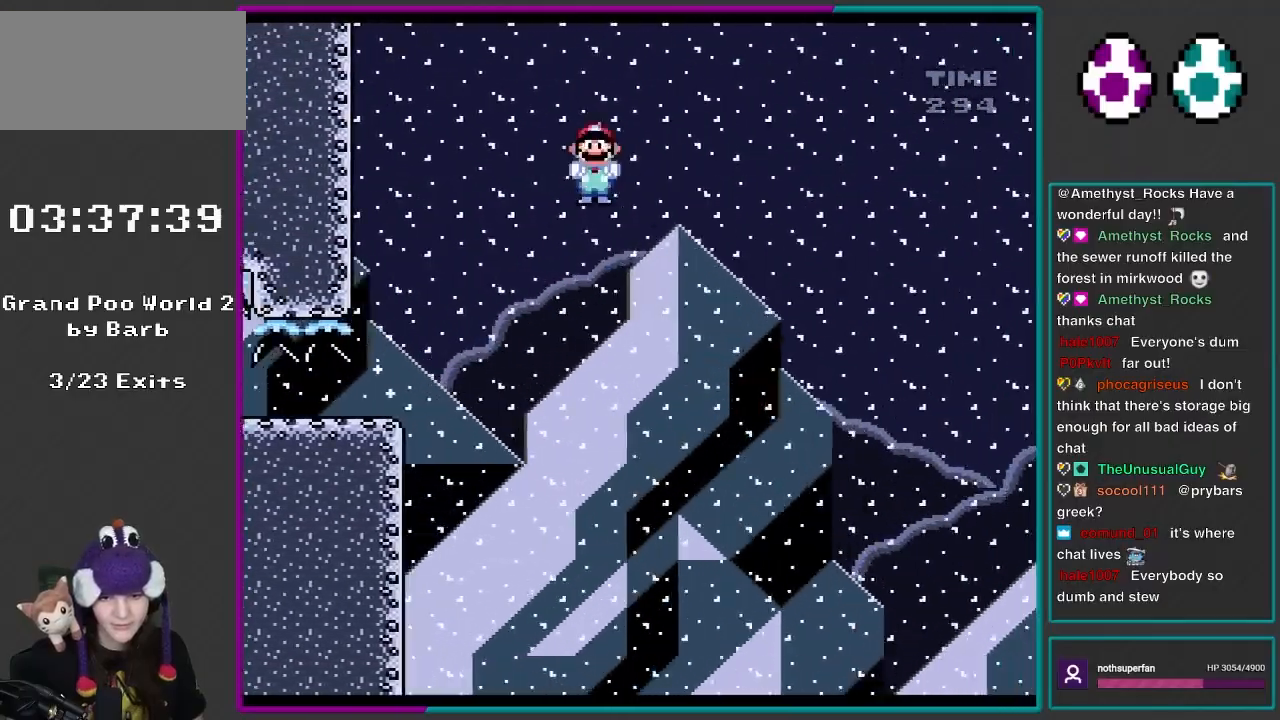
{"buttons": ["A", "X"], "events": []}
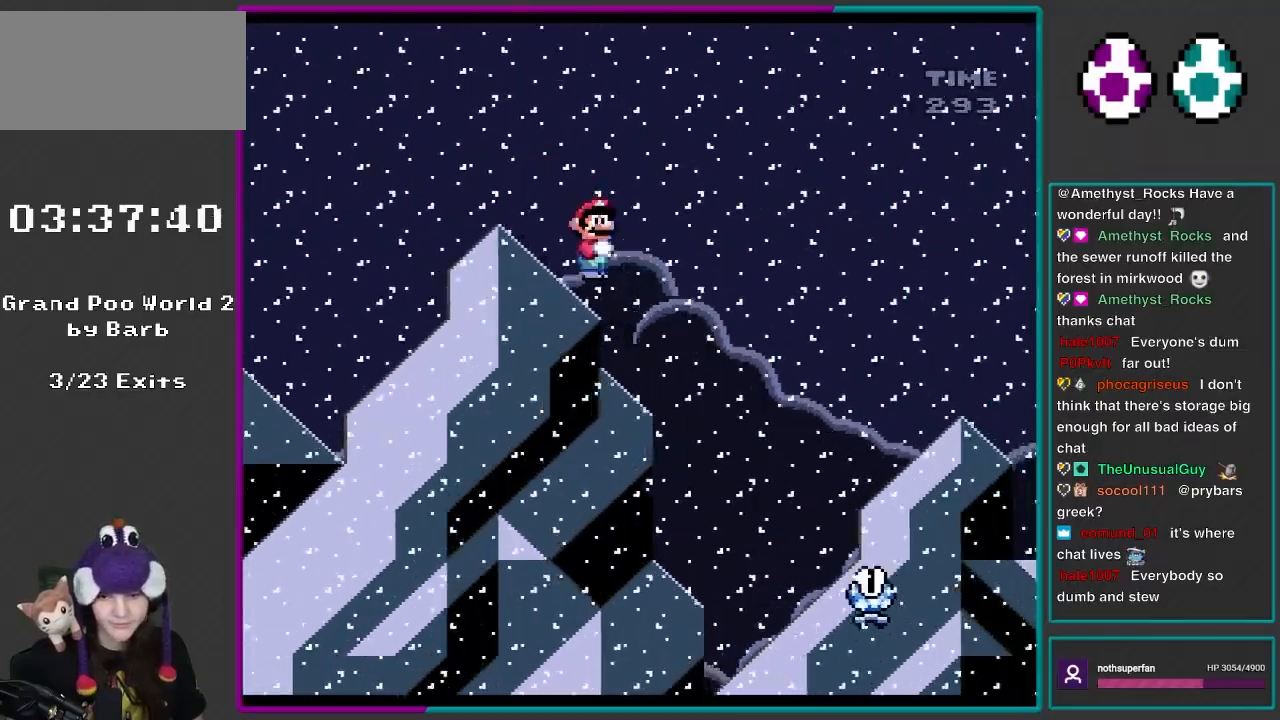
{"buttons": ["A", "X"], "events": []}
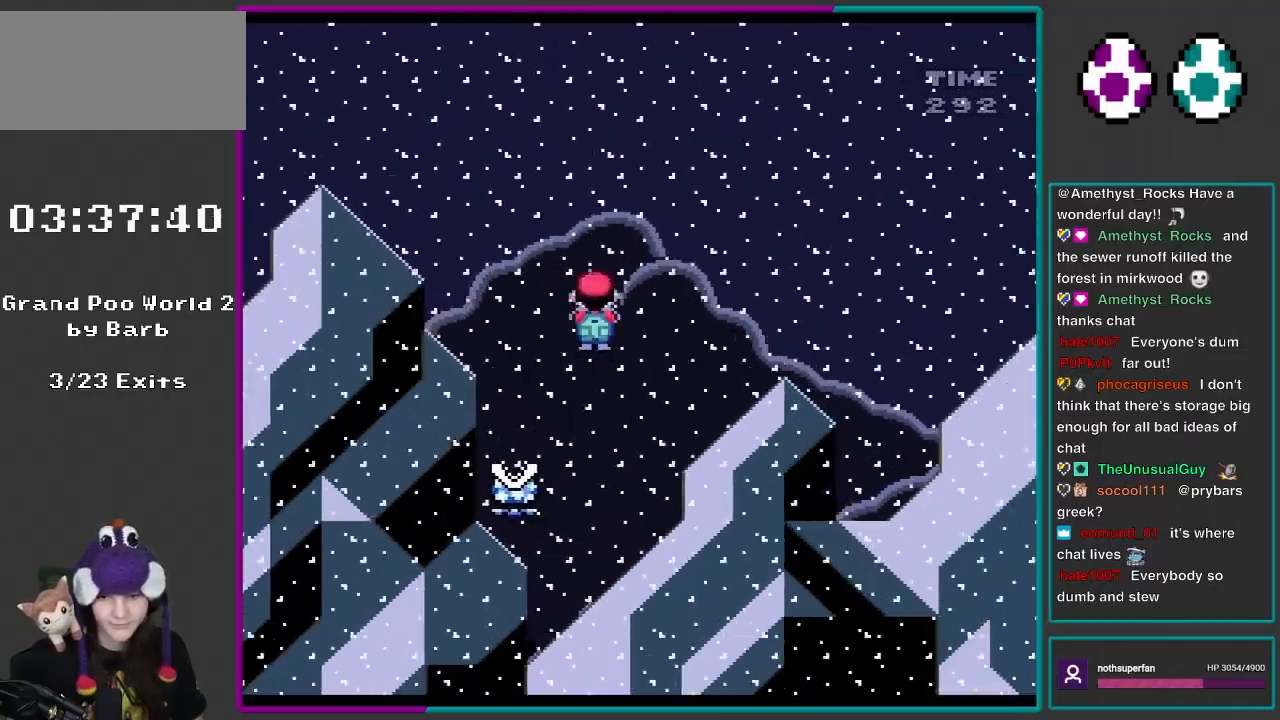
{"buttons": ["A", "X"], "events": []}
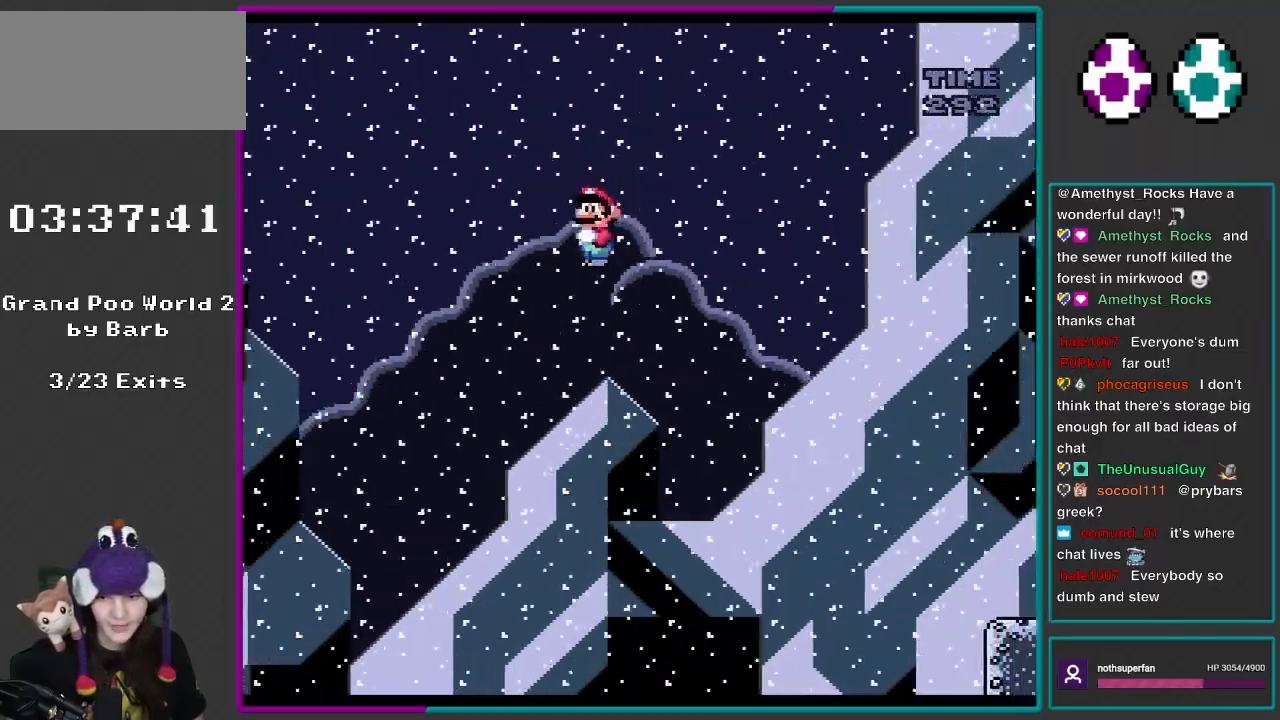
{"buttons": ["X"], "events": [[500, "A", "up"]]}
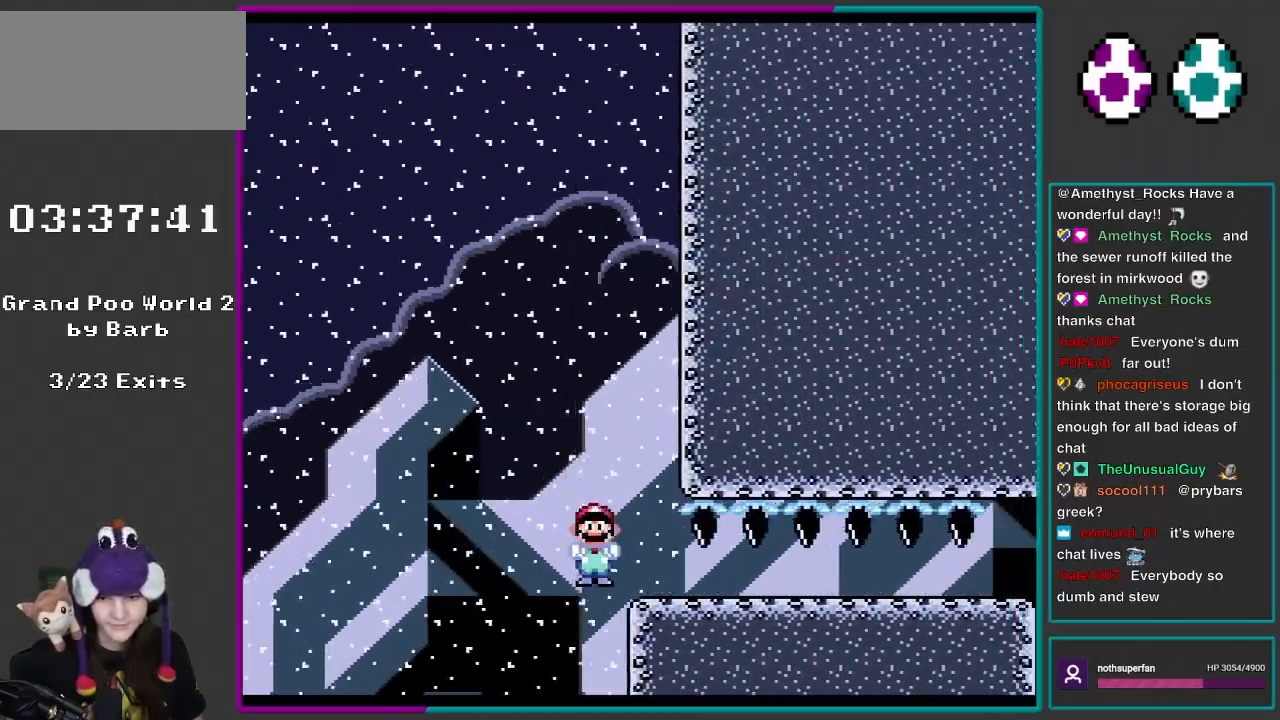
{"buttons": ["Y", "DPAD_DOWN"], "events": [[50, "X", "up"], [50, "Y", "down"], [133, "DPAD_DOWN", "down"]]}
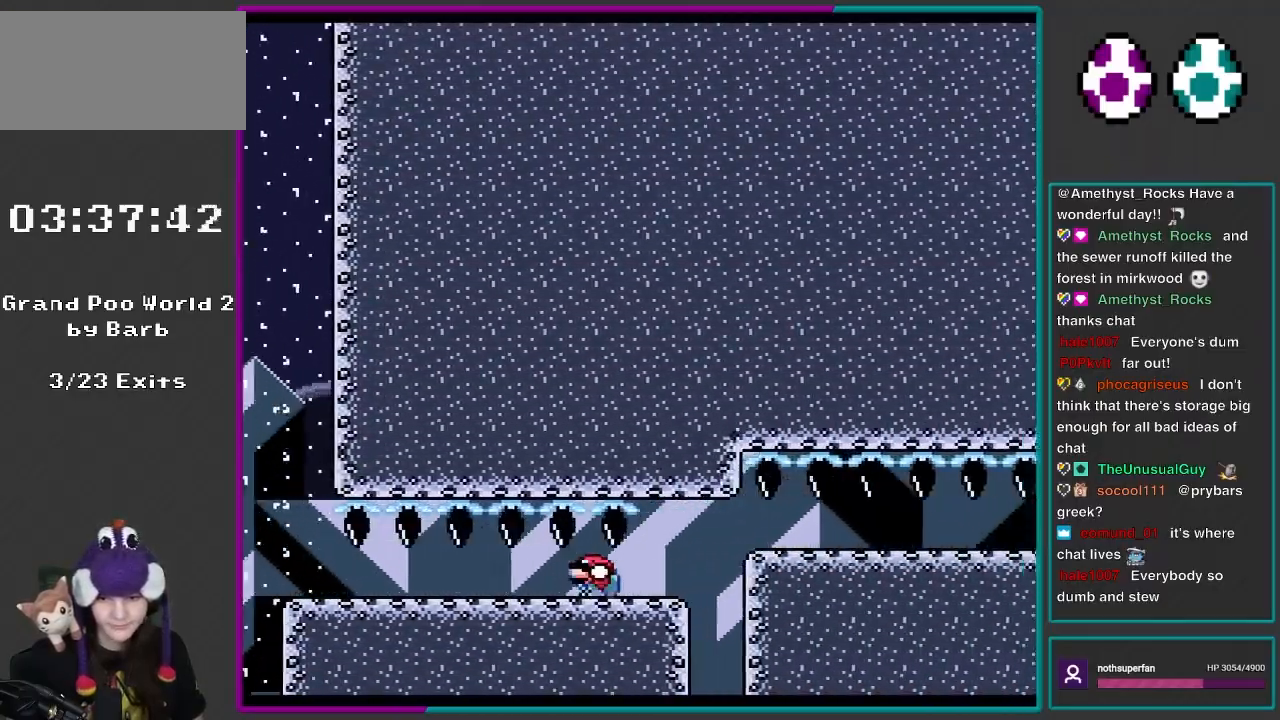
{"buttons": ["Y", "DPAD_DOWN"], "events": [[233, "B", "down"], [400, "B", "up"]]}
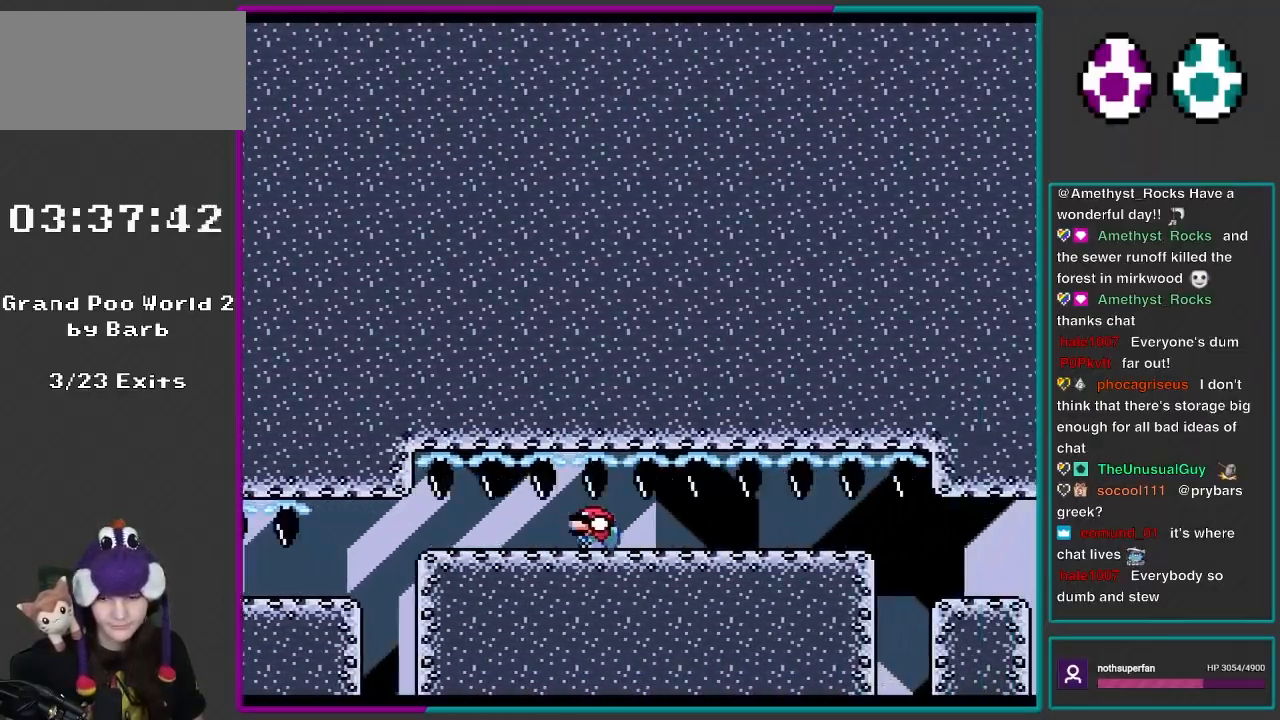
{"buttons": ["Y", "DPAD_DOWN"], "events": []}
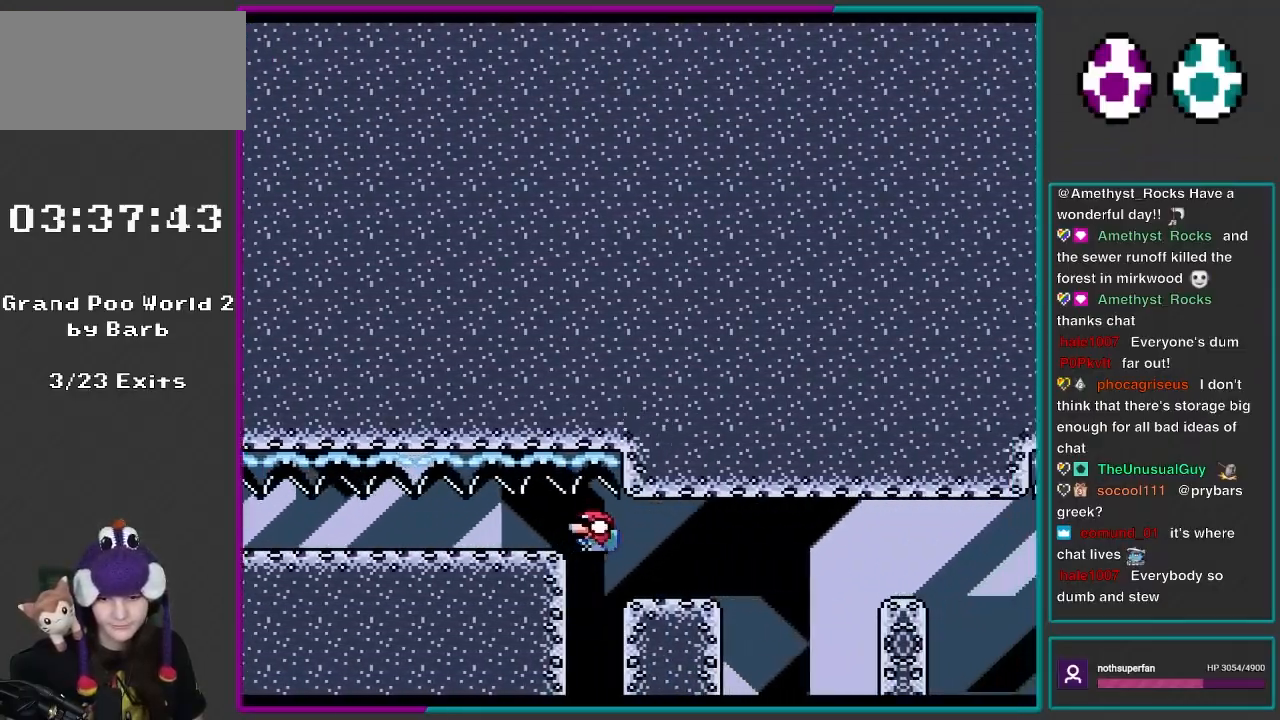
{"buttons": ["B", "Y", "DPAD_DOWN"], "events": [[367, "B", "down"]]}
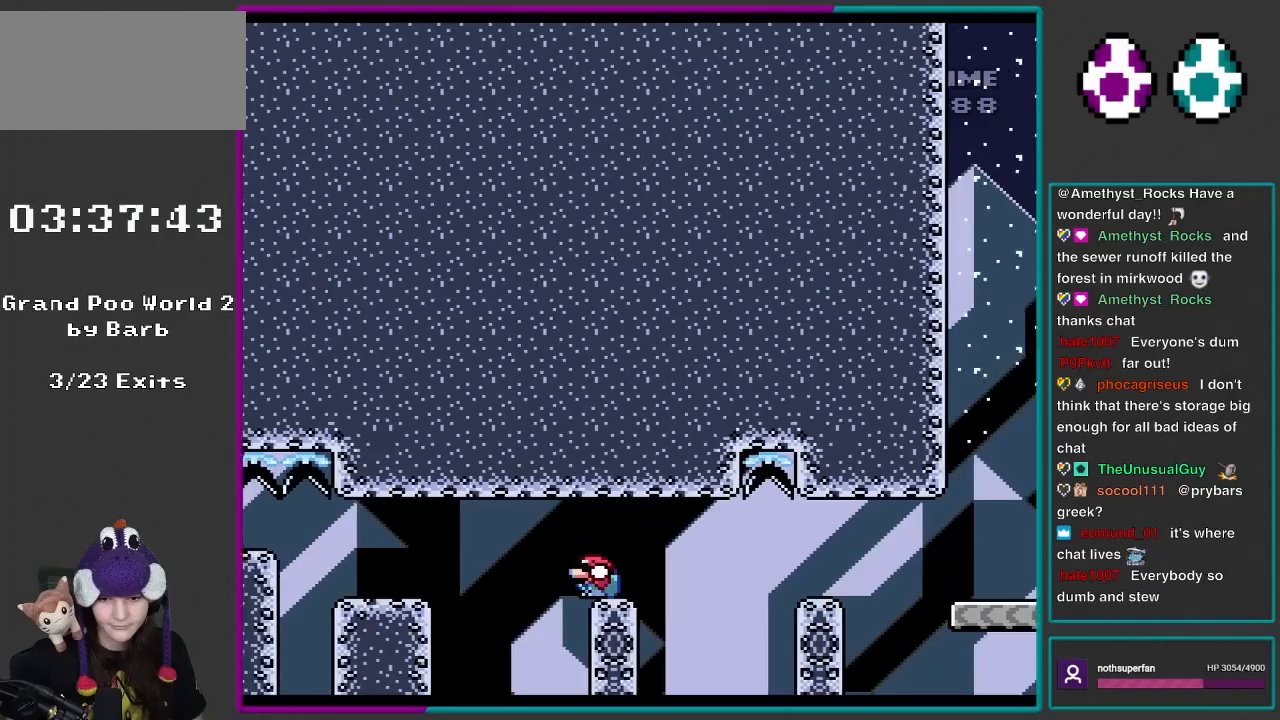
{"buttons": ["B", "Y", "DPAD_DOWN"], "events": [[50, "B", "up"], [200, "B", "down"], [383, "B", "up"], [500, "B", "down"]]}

--------------------------------------------------

» Task statement
Quote every record above exactly, leaving out any pictures.

» Response area
{"buttons": ["A", "X"], "events": []}
{"buttons": ["A", "X"], "events": []}
{"buttons": ["A", "X"], "events": []}
{"buttons": ["X"], "events": [[500, "A", "up"]]}
{"buttons": ["Y", "DPAD_DOWN"], "events": [[50, "X", "up"], [50, "Y", "down"], [133, "DPAD_DOWN", "down"]]}
{"buttons": ["Y", "DPAD_DOWN"], "events": [[233, "B", "down"], [400, "B", "up"]]}
{"buttons": ["Y", "DPAD_DOWN"], "events": []}
{"buttons": ["B", "Y", "DPAD_DOWN"], "events": [[367, "B", "down"]]}
{"buttons": ["B", "Y", "DPAD_DOWN"], "events": [[50, "B", "up"], [200, "B", "down"], [383, "B", "up"], [500, "B", "down"]]}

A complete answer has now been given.